I'll take Pro, for sure. Now about that GUI....


----------



## Davenlr (Sep 16, 2006)

Extra for Media Center, Extra to network on Windows domains? Ill stick with Win7, thanks.


----------



## djlong (Jul 8, 2002)

Maybe the extra for Media Center will include Blu-Ray support. 

Personally, I'm wondering where the one "Pro" feature I use ends up - being able to handle a remote Desktop Connection. You needed "Pro" or "Ultimate" for that.


----------



## dpeters11 (May 30, 2007)

Davenlr said:


> Extra for Media Center, Extra to network on Windows domains? Ill stick with Win7, thanks.


There's no change for domains, just needs Pro. I personally think we should reserve judgement on Media Center until the price is announced.


----------



## dpeters11 (May 30, 2007)

djlong said:


> Maybe the extra for Media Center will include Blu-Ray support.
> 
> Personally, I'm wondering where the one "Pro" feature I use ends up - being able to handle a remote Desktop Connection. You needed "Pro" or "Ultimate" for that.


Remote Desktop Host is still Pro.


----------



## Cholly (Mar 22, 2004)

Looks as though Microsoft is going to ignore owners of PC's with XP Media Center and Windows 7 Home Premium, or at least cost them a significant amount of money to upgrade to Windows 8 Pro with Media Center addon (if their hardwar will support it). 
I confess I haven't been following the talk about Windows 8 requirements, but one hopes the system requirements will be less severe than for Vista or Windows 7. I, for one, would appreciate faster load times anda less bloated OS.


----------



## dpeters11 (May 30, 2007)

Other than the Media Center stuff, I don't see any negatives (and we don't know the price, the Media Center pack could be $20).

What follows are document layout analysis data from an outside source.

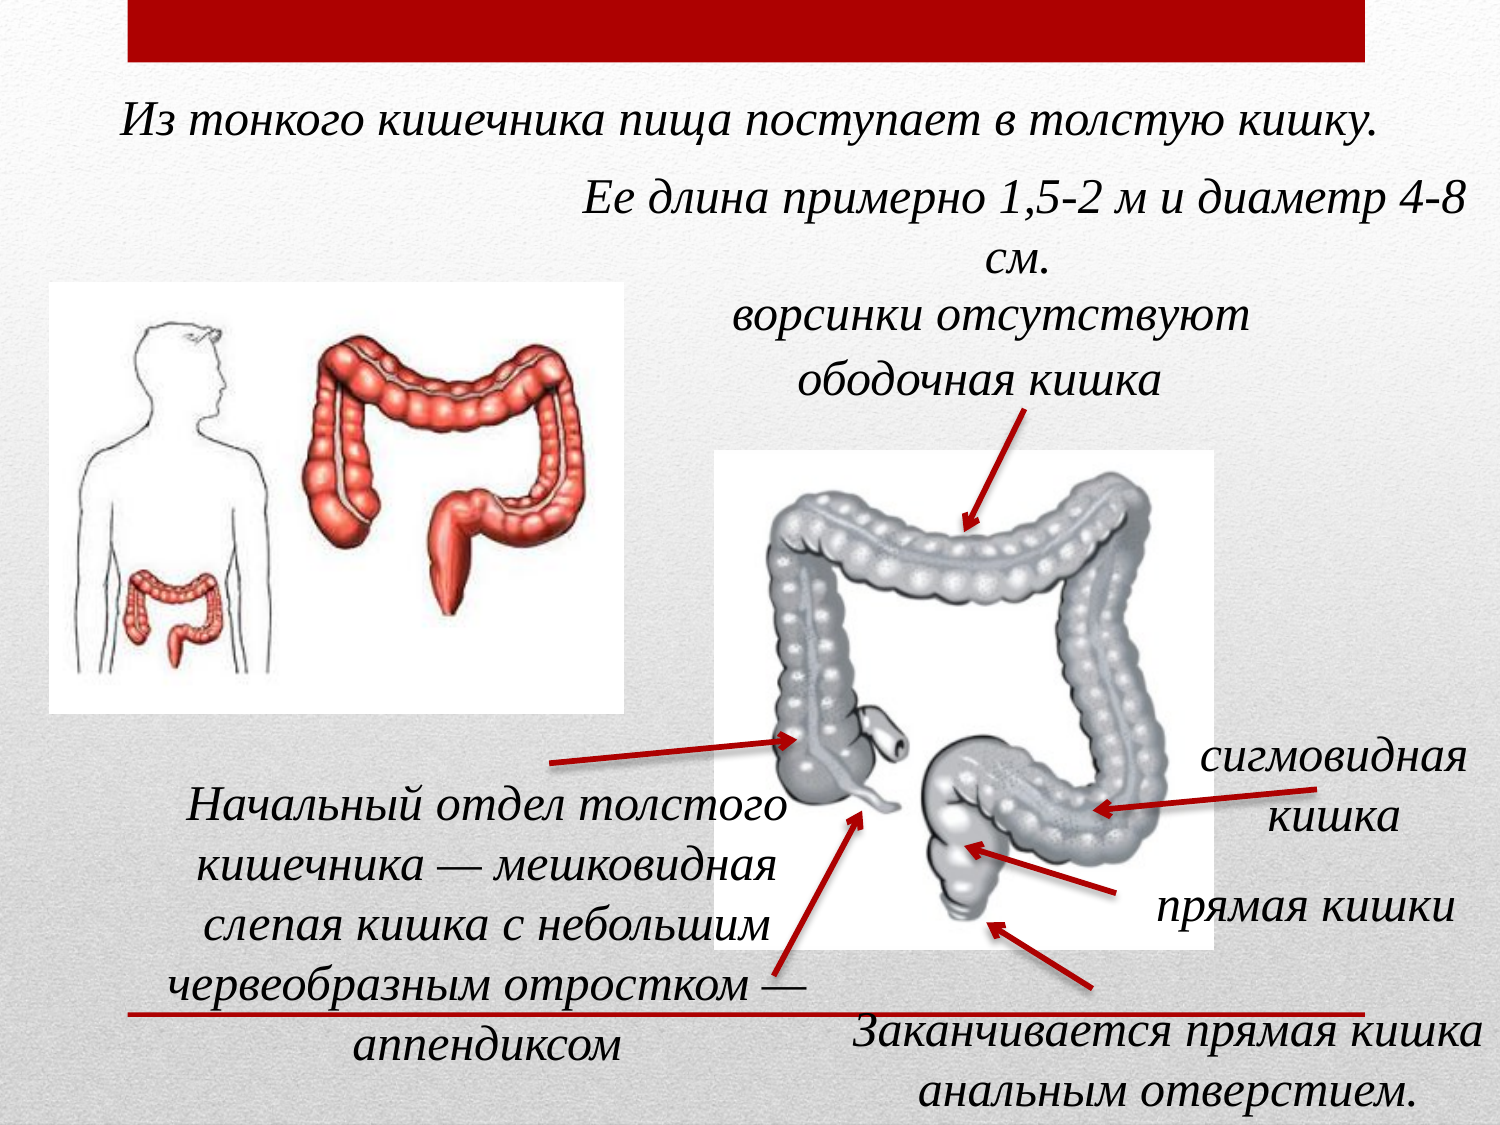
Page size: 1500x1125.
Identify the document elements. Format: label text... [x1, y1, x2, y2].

text_box прямая кишки [1219, 864, 1472, 939]
text_box Заканчивается прямая кишка анальным отверстием. [793, 988, 1500, 1124]
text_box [985, 921, 1094, 990]
text_box сигмовидная кишка [1219, 713, 1500, 849]
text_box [548, 738, 798, 764]
text_box Начальный отдел толстого кишечника — мешковидная слепая кишка с небольшим червеобразным отростком — аппендиксом [112, 763, 863, 1078]
text_box ворсинки отсутствуют [717, 272, 1266, 337]
picture [713, 449, 1215, 951]
text_box Из тонкого кишечника пища поступает в толстую кишку. [64, 78, 1447, 153]
text_box Ее длина примерно 1,5-2 м и диаметр 4-8 см. [549, 155, 1500, 291]
picture [48, 282, 625, 715]
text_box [1091, 788, 1318, 812]
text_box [772, 809, 863, 977]
text_box ободочная кишка [629, 337, 1362, 413]
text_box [963, 408, 1026, 533]
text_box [963, 845, 1117, 894]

No one will get saddled with a Starter or Home Basic version preinstalled on a computer. Home Premium is just Windows 8 and will be fine for most users.

Sure, if you want domain support, Hyper-V, bitlocker etc you'll need Pro but this is good news.

Here's a chart of the edition comparison:
http://windowsteamblog.com/windows/.../04/16/announcing-the-windows-8-editions.aspx


----------



## Groundhog45 (Nov 10, 2005)

Does anyone know if it's true that Win 7 Ultimate users will not have an upgrade path?


----------